[Excerpt provided]
>>>>>

The racism, racial scapegoating, and racial persecution that permeated German fascism are not part of fascism per se, unless one wants to classify extreme nationalism as racism. There’s a case to be made for that, but for now let’s consider them as separate maladies. As well, since the topic of this post is the comparison of Nazi Germany to the U.S.A., we will consider racism as well as fascism in the comparisons.

Getting to the headline topic, just how similar is the present-day U.S. to Nazi Germany? Let’s look at specifics:

Nationalism

  • Nazi Germany: Deutschland Uber Alles
  • US.: “American exceptionalism,” “God Bless America,” “Manifest Destiny,” etc.

Corporate Capitalist Domination

  • Nazi Germany: The German industrialists (notably the Krup armaments company) were key Hitler backers, and benefited handsomely from his rule.
  • U.S.: Trump has filled his cabinet with people from the fossil fuel industries (Rex Tillerson, et al.) and big banks, notably Goldman Sachs (Steven Mnuchin, et al.); Obama’s primary 2008 backers were Wall Street firms and the pharmaceutical companies; Bush/Cheney’s were the energy companies’ boys, etc.

Militarism

  • Nazi Germany: The Nazis  constructed the world’s most powerful military in six years (1933-1939).
  • U.S.: U.S. military spending currently accounts for approximately 43% of the world’s military spending; the U.S. has hundreds of military bases overseas; and Trump wants to increase military spending.

Military Worship

  • Nazi Germany: Do I really need to cite examples?
  • U.S.: “Support our troops!” “Our heroes!” “Thank you for your service!” Military worship is almost a state religion in the United States. Tune in to almost any baseball broadcast for abundant examples; this worship even extends to those on what passes for the left in the United States: Michael Moore, Stephen Colbert, Rachel Maddow.

Military Aggression

  • Nazi Germany: “Lebensraum”–you know the rest.
  • U.S.: To cite only examples from the last half century where there were significant numbers of “boots on the ground,” Vietnam (1959-1973), the Dominican Republic (1965), Cambodia (1970), Grenada (1983), Panama (1988-1990), Kuwait/Iraq (1991), Afghanistan (2001-present), Iraq (2003-2011). And this doesn’t even include bombing campaigns and drone warfare.

Incarceration Rates

  • Nazi Germany: The Nazis built concentration camps holding (and exterminating) millions, and employing slave labor.
  • U.S.: In comparison, the U.S. has by far the highest incarceration rate in the industrialized world, far outstripping China, with only Russia’s incarceration rate being anywhere near that of the U.S. Slave labor is routine in America’s prisons.

<<<<<

[Work to complete]
(a) In the excerpt comparing Nazi Germany with the U.S., what share of the world's military spending does U.S. military spending currently account for?
(b) Render this sentence from the excerpt comparing Nazi Germany with the U.S. into Spanish: "Military worship is almost a state religion in the United States."
(c) Carry on the excerpt comparing Nazi Germany with the U.S. from its last sentence.

Items contained in a dataset:
>>>>>

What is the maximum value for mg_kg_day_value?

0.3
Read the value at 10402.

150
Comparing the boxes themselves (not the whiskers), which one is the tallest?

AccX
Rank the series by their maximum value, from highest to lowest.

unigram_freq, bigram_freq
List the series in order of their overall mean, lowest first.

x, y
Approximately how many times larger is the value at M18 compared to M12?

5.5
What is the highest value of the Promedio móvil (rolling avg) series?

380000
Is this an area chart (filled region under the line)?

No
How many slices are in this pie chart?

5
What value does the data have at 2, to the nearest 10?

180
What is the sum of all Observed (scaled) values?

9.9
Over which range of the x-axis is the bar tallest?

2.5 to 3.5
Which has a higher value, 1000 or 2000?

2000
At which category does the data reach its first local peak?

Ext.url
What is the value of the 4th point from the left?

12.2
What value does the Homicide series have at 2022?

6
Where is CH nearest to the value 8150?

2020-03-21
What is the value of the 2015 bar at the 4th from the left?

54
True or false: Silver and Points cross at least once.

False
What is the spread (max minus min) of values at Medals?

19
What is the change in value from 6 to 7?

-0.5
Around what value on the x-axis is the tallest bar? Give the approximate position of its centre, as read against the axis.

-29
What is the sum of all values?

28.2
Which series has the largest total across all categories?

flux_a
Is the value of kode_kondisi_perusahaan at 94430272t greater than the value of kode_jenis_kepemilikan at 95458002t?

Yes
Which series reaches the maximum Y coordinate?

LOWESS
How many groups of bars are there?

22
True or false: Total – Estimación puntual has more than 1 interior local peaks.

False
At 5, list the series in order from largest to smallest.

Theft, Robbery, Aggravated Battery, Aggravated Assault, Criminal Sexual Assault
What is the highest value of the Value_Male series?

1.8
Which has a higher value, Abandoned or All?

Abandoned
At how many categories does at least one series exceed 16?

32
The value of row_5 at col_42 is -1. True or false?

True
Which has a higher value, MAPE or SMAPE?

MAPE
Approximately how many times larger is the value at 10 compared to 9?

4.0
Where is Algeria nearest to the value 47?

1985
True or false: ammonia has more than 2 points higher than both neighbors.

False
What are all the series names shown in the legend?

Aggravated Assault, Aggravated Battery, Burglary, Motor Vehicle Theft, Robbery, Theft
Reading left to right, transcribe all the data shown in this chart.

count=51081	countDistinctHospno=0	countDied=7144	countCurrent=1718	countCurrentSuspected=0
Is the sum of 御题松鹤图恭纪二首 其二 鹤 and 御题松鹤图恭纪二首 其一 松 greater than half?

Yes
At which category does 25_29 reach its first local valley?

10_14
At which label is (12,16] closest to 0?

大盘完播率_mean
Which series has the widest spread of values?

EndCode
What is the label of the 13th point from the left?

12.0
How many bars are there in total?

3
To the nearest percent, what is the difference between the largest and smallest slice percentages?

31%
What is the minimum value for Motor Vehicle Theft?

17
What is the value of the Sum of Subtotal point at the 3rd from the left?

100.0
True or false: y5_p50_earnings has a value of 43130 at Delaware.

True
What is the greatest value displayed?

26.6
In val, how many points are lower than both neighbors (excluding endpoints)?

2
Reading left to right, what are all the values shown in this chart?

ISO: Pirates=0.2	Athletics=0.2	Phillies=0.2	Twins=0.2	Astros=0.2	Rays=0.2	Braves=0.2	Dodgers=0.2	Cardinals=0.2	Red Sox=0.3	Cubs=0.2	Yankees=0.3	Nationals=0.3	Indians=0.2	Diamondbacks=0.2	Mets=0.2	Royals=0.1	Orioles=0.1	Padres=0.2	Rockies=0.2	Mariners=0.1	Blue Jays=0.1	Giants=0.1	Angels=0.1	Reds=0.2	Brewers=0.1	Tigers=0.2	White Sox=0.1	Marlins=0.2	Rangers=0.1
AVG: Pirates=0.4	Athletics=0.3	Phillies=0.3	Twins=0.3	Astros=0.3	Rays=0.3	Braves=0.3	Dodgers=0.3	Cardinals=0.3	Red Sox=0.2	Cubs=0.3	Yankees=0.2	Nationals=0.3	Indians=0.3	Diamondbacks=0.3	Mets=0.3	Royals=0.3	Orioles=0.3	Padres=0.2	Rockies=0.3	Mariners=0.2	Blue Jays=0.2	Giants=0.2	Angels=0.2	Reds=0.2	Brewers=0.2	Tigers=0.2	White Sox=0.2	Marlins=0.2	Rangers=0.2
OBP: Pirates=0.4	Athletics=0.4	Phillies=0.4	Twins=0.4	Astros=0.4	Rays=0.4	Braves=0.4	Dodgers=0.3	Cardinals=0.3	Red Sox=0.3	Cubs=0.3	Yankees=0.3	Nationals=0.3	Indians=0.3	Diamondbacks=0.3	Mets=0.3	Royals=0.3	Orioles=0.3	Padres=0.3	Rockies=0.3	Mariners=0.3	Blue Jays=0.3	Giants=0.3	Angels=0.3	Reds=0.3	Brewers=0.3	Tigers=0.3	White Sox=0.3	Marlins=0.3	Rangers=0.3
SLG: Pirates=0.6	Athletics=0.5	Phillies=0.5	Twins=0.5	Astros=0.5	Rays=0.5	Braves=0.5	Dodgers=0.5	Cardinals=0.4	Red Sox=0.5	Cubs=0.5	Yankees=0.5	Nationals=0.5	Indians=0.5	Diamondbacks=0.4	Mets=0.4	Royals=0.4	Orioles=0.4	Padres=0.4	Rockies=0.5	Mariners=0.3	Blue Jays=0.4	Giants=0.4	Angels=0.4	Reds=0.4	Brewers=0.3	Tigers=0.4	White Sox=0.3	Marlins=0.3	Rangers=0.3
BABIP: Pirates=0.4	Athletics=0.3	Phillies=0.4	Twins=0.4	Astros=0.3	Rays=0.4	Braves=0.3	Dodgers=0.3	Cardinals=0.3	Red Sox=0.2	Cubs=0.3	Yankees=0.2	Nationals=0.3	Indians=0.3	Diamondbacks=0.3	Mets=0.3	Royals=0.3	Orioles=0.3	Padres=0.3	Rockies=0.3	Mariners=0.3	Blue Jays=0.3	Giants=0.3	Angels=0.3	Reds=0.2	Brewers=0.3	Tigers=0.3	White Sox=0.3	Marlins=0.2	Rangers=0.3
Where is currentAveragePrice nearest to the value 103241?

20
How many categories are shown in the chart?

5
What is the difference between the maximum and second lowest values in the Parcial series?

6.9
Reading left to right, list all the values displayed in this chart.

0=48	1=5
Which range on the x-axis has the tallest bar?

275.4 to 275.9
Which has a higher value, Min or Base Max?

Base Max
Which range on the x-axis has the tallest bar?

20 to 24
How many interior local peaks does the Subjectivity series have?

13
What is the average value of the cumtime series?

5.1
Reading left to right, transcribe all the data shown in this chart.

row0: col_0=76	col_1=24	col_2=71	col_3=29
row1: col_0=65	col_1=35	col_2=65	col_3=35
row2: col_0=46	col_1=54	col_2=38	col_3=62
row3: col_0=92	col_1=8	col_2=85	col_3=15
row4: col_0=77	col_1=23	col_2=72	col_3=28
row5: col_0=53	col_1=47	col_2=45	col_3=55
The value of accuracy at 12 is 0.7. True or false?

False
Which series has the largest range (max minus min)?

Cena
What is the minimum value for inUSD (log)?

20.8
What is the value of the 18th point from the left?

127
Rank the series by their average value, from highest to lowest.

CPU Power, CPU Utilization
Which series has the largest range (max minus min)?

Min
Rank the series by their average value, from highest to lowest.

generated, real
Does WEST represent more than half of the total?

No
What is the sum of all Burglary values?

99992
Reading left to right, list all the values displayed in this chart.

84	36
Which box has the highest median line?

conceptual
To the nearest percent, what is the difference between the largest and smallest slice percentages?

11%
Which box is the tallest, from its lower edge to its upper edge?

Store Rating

<<<<<

[Answers per task]
(a) Approximately 43%

(b) El culto a lo militar es casi una religión de Estado en los Estados Unidos.

(c)
Justice System

  • Nazi Germany: The Nazis had a three-tiered “justice” system: one for the rich and powerful (who could get away with virtually anything); a second for the average citizen; a third for despised minorities and political foes.
  • U.S.: There’s also a three-tiered “justice” system here: one for the rich and powerful (who can get away with virtually anything); a second for middle-class white people; and a third for everyone else. It’s no accident that America’s prisons are filled with poor people, especially blacks and hispanics. At the same time cops routinely get away with murder of blacks, hispanics, and poor whites. Obama’s “Justice” Department never even investigated the largest financial fraud in world history that led to the 2008 crash, let alone charged those responsible; prosecutors routinely pile on charges against average citizens to blackmail them into plea bargaining and pleading guilty to charges of which they’re not guilty; and the Obama Administration (and now the Trump Administration) viciously goes after whistleblowers and reporters, who have exposed its wrongdoing–Chelsea Manning, Julian Assange, Edward Snowden, Thomas Drake, James Risen, et al.

Suppression of Unions

  • Nazi Germany: In Nazi Germany, the government tightly controlled the unions, and used them as arms of the state.
  • U.S.: In the U.S., the government merely suppresses strikes when “in the national interest” and allows corporations to crush union organizing drives through intimidation and by firing anyone who dares to attempt to organize. (Admittedly, the sell-out, visionless AFL-CIO unions bear considerable responsibility for this sad state of affairs.)

Free Speech

  • Nazi Germany: Total suppression of free speech; direct government control of the media.
  • U.S.: There’s near total corporate control of the media, and suppression of free speech when it shows the faintest sign of threatening, or even embarrassing, the government or the corporations that control the government. Obama’s war on whistleblowers and reporters — and now Trump’s — is only the latest example. Of late, Trump has upped the ante, routinely attacking journalists who report anything even slightly embarrassing to him, or who point out any of his almost innumerable lies.

Other Civil Liberties

  • Nazi Germany: Total suppression.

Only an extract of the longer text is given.